Schsch, schsch, schsch. Und wieder schsch, schsch. Der Takt, den Michael Grau und Michael Schulz ausüben, ist gleichmäßig. Unweit der Stelle, an der sie kehren, steht in Richtung Oberes Tor ihr orangefarbenes Auto vom Bauhof, das nur zwei Plätze bietet und von ihnen durch die ausklingende Nacht bewegt wird. Zwei Luken lassen sich an einem Aufbau hinter den Fahrersitzen öffnen, dort hinein kommt das, was aufgekehrt wird.


Aufgeräumt wird umgehend

Seit 5 Uhr morgens sind die beiden Männer unterwegs, so wie noch fünf, sechs weitere Kollegen in noch zwei Fahrzeugen des Bauhofs.

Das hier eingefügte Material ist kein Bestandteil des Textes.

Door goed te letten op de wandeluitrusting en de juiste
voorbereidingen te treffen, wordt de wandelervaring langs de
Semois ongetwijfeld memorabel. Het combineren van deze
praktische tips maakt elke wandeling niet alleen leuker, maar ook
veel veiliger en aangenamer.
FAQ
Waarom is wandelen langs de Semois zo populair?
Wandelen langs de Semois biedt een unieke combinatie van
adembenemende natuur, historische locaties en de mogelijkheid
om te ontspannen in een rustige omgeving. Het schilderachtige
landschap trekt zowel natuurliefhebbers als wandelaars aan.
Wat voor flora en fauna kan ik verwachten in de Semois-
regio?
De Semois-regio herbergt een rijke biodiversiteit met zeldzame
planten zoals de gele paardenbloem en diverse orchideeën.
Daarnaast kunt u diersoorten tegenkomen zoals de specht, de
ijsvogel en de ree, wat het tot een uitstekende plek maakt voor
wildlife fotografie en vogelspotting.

Und das am Sonntag, der zudem noch ein Feiertag ist. "Wir haben von keinem Fest etwas", sagt Michael Grau und lächelt. Ob Silvester, Weihnachts- oder Korbmarkt - alles schmutzt und hinterlässt Spuren, die baldigst und nicht erst, wie in diesem Jahr, an einem Montag beseitigt gehören.
Und so sind es die Männer und Frauen vom zu diesen Gelegenheiten eingerichteten Bereitschaftsdienst des Bauhofs, die das bewältigen. Die beiden Michaels sehen aber ihr Glück im "Unglück", denn: "Hätte es geschneit, hätten wir auch noch Winterdienst - dann wäre es mit drei Stunden Einsatz nicht getan."
Drei Stunden Einsatz heißt Feierabend um 8 Uhr. So die Schätzung, die auch Alexander Trütschel bestätigt. Er ist Bereitschaftsführer im Bauhof und fährt Plätze und Orte an, kontrolliert ihre Sauberkeit und gibt durch, ob noch Nachkehrbedarf besteht. Michael und Michael sind zuständig für Kernstadt. "Und wo uns der Kapo hinschickt."
Unterwegs kann es zu erfreulichen und unerfreulichen Begegnungen kommen. 2017 begann mit einer freundlichen. "Vorhin ist einer aus der Kneipe raus, der hat gesagt: Ich bin stolz auf euch. Aber es gibt auch Leute, die treten über den von uns zusammengekehrten Dreck", so Michael Schulz.